OpenStack known issues¶
This section lists the OpenStack known issues with workarounds for the Mirantis OpenStack for Kubernetes release 22.5.
[29501] Cinder periodic database cleanup resets the state of volumes
[25594] Security groups shared through RBAC cannot be used to create instances
[30450] High CPU load of MariaDB¶
One of the most common symptoms of the high CPU load of MariaDB is slow API responses. To troubleshoot the issue, verify the CPU consumption of MariaDB using the General > Kubernetes Pods Grafana dashboard or through the CLI as follows:
Obtain the resource consumption details for the MariaDB server:
kubectl -n openstack exec -it mariadb-server-0 -- bash mysql@mariadb-server-0:/$ top
Example of system response:
top - 19:16:29 up 278 days, 20:56, 0 users, load average: 16.62, 16.54, 16.39 Tasks: 8 total, 1 running, 7 sleeping, 0 stopped, 0 zombie %Cpu(s): 6.3 us, 2.8 sy, 0.0 ni, 89.6 id, 0.0 wa, 0.0 hi, 1.3 si, 0.0 st MiB Mem : 515709.3 total, 375731.7 free, 111383.8 used, 28593.7 buff/cache MiB Swap: 0.0 total, 0.0 free, 0.0 used. 399307.2 avail Mem PID USER PR NI VIRT RES SHR S %CPU %MEM TIME+ COMMAND 275 mysql 20 0 76.3g 18.8g 1.0g S 786.4 3.7 22656,15 mysqld
Determine which exact query is progressing. This is usually the one in the
Sending data
state:mysql@mariadb-server-0:/$ mysql -u root -p$MYSQL_DBADMIN_PASSWORD -e "show processlist;" | grep -v Sleep
Example of system response:
Id User Host db Command Time State Info Progress 60067757 placementgF9D11u29 10.233.195.246:40746 placement Query 10 Sending data SELECT a.id, a.resource_class_id, a.used, a.updated_at, a.created_at, c.id AS consumer_id, c.generat 0.000
Obtain more information about the query and the used tables:
mysql@mariadb-server-0:/$ mysql -u root -p$MYSQL_DBADMIN_PASSWORD -e " ANALYZE FORMAT=JSON SELECT <QUERY_ID>;"

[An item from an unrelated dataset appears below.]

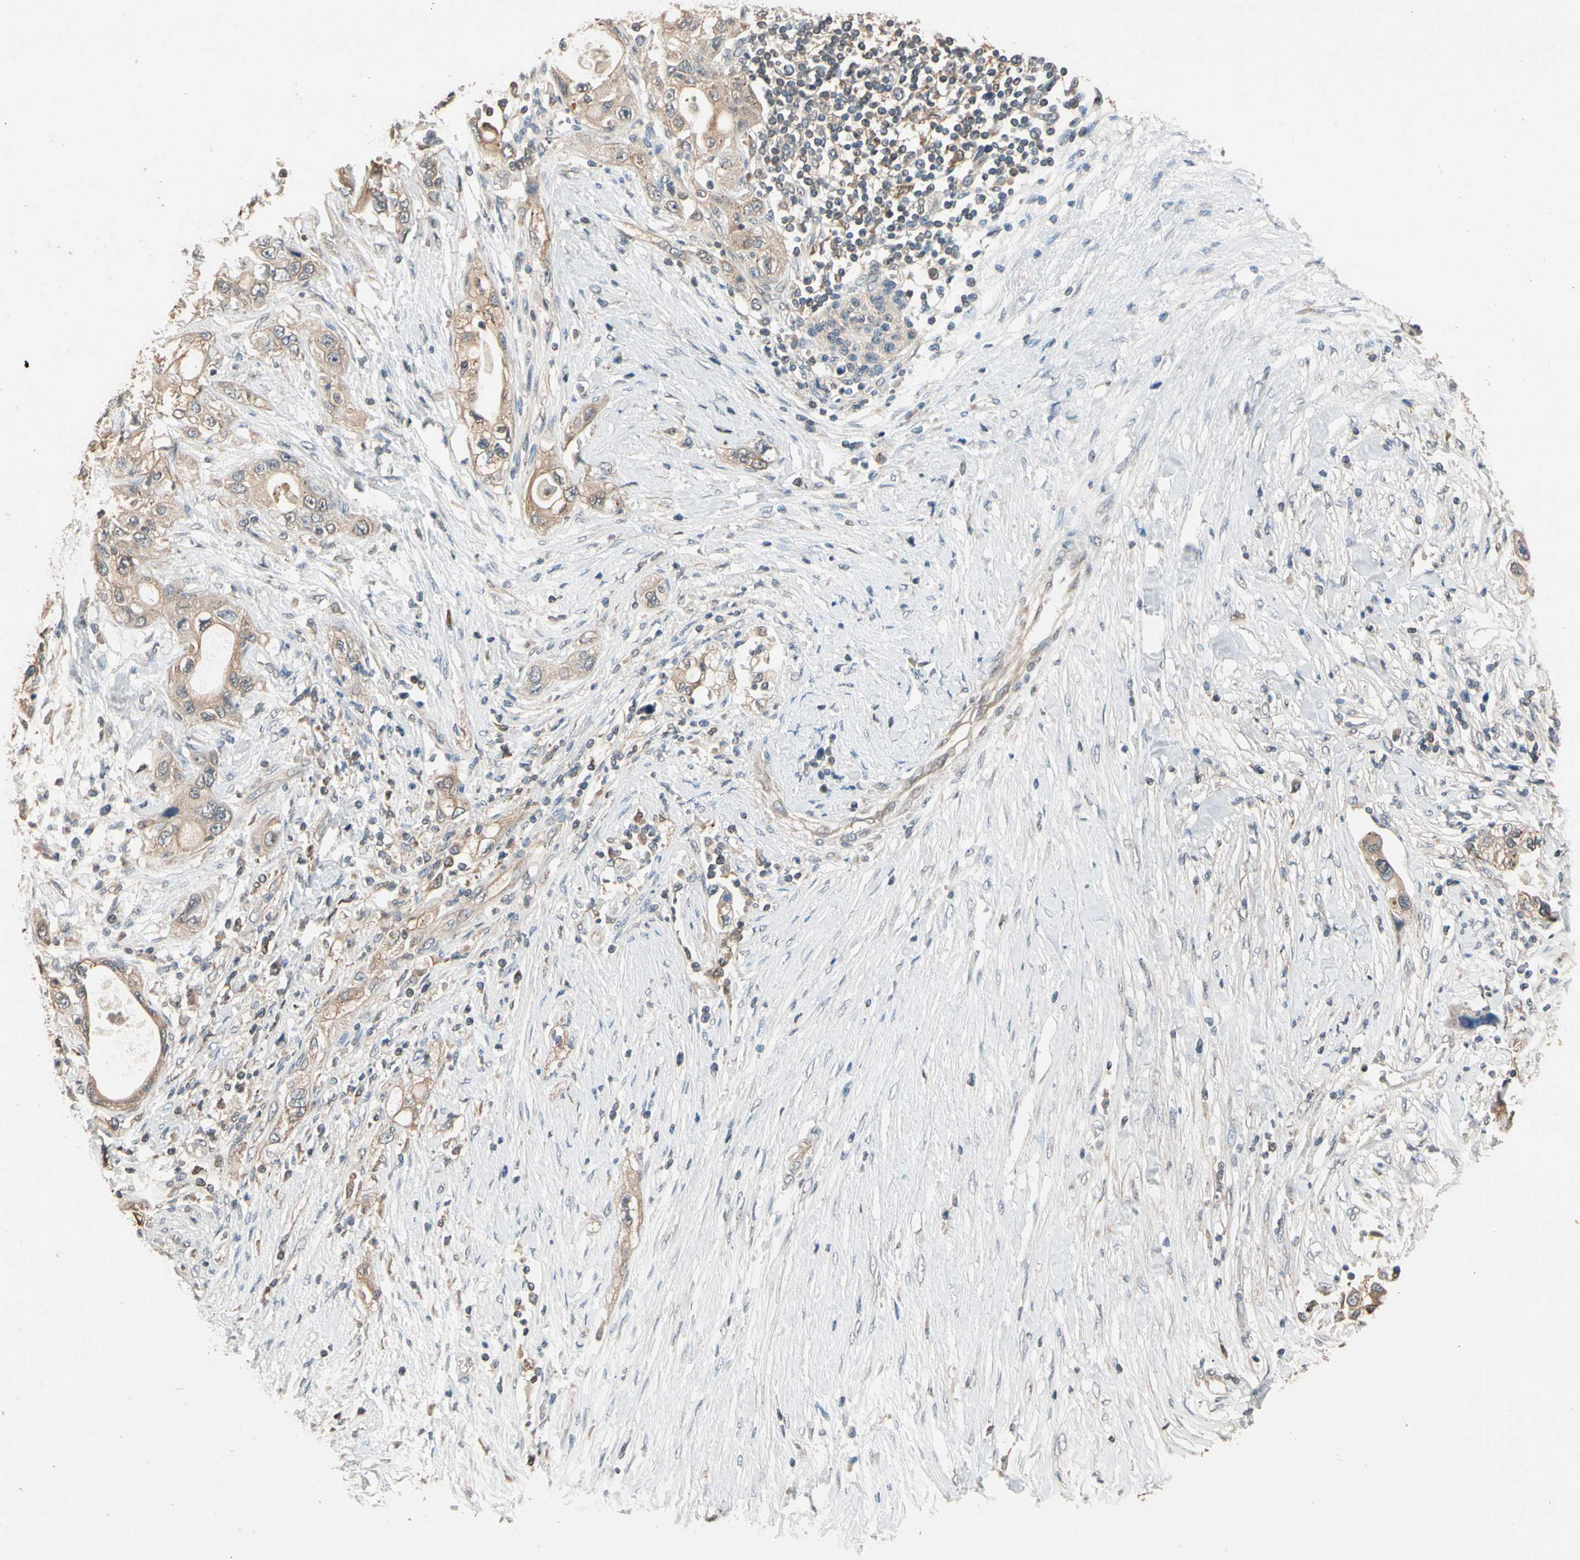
{"staining": {"intensity": "weak", "quantity": "25%-75%", "location": "cytoplasmic/membranous"}, "tissue": "pancreatic cancer", "cell_type": "Tumor cells", "image_type": "cancer", "snomed": [{"axis": "morphology", "description": "Adenocarcinoma, NOS"}, {"axis": "topography", "description": "Pancreas"}], "caption": "There is low levels of weak cytoplasmic/membranous staining in tumor cells of pancreatic cancer, as demonstrated by immunohistochemical staining (brown color).", "gene": "MAP3K7", "patient": {"sex": "female", "age": 70}}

Example of system response:
"table": { "table_name": "c", "access_type": "eq_ref", "possible_keys": [ "uniq_consumers0uuid", "consumers_project_id_user_id_uuid_idx", "consumers_project_id_uuid_idx" ], "key": "uniq_consumers0uuid", "key_length": "110", "used_key_parts": ["uuid"], "ref": ["placement.a.consumer_id"], "r_loops": 838200, "rows": 1, "r_rows": 1, "r_table_time_ms": 62602.5453, "r_other_time_ms": 369.5835268, "filtered": 100, "r_filtered": 0.005249344, "attached_condition": "c.user_id = u.`id` and c.project_id = p.`id`" }
If you are observing a huge difference between the
filtered
andr_filtered
columns for the query, as in the example of system response above, analyze the performance of tables by running the ANALYZE TABLE <TABLE_NAME>; and ANALYZE TABLE <TABLE_NAME> PERSISTENT FOR ALL; commands:mysql@mariadb-server-0:/$ mysql -u root -p$MYSQL_DBADMIN_PASSWORD MariaDB > ANALYZE TABLE placement.allocations; MariaDB > ANALYZE TABLE placement.allocations PERSISTENT FOR ALL; MariaDB > ANALYZE TABLE placement.consumers; MariaDB > ANALYZE TABLE placement.consumers PERSISTENT FOR ALL; MariaDB > ANALYZE TABLE placement.users; MariaDB > ANALYZE TABLE placement.users PERSISTENT FOR ALL; MariaDB > ANALYZE TABLE placement.projects; MariaDB > ANALYZE TABLE placement.projects PERSISTENT FOR ALL;
[29501] Cinder periodic database cleanup resets the state of volumes¶
Due to an issue in the database auto-cleanup job for the Block Storage service
(OpenStack Cinder), the state of volumes that are attached to instances gets
reset every time the job runs. The instances can still write and read block
storage data, however, volume objects appear in the OpenStack API as
not attached
causing confusion.
The workaround is to temporarily disable the job until the issue is fixed and execute the script below to restore the affected instances.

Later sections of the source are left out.